The probability of at least one taxicab of each type by time $t$ is: $$(1 - e^{-6t})(1 - e^{-3t})(1 - e^{-t}) = 1 - e^{-6\color{red}{t}} - e^{-3t} - e^{-t} + e^{-9t} + e^{-7t} + e^{-4t} - e^{-10t}.$$

That said, the solution does a poor job of explaining why these things are true. A more complete reasoning might be as follows:

The expected time it takes for at least one taxicab of each type to have left is equal to $$\operatorname{E}[X] = \int_{x=0}^\infty x f_X(x) \, dx = \int_{x=0}^\infty S_X(x) \, dx, \tag{1}$$ where $X$ is the random variable that measures the desired event time, $f_X$ is the probability density function of $X$, and $S_X = 1 - F_X = \Pr[X > x]$ is the survival function of the random event time. This identity $(1)$ holds when $X$ is a continuous random variable with nonnegative support.

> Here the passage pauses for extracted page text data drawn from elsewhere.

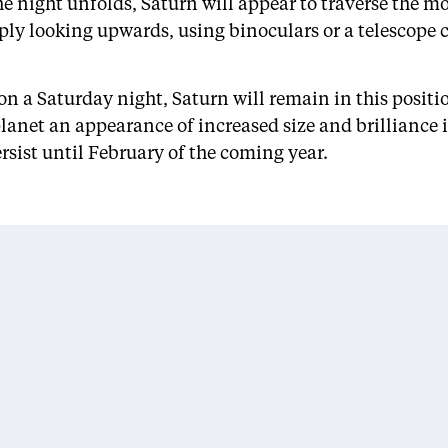
e night unfolds, Saturn will appear to traverse the 
ly looking upwards, using binoculars or a telescope ca
on a Saturday night, Saturn will remain in this posit
planet an appearance of increased size and brilliance 
rsist until February of the coming year.
ARCHIVES
CATEGORIES
February 2026
Entertainment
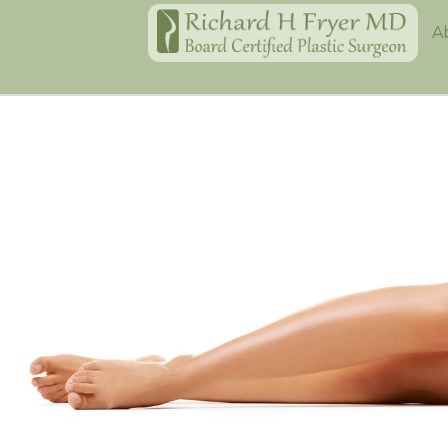
Home
A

In turn, we observe that $$F_X(x) = \Pr[X \le x] = \Pr[X_1 \le x]\Pr[X_2 \le x]\Pr[X_3 \le x], \tag{2}$$ where $X_i$ is the first departure time of a taxicab with $i$ passengers. This is because in order for all three types to have had at least one departure up to time $x$, each type must have had their first cab departing up to time $x$. This leads to the first equation in the solution.

Now we see how the expectation calculation works: we simply write $$S_X(x) = 1 - F_X(x) = e^{-6t} + e^{-3t} + e^{-t} - e^{-9t} - e^{-7t} - e^{-4t} + e^{-10t},$$ then integrate term by term.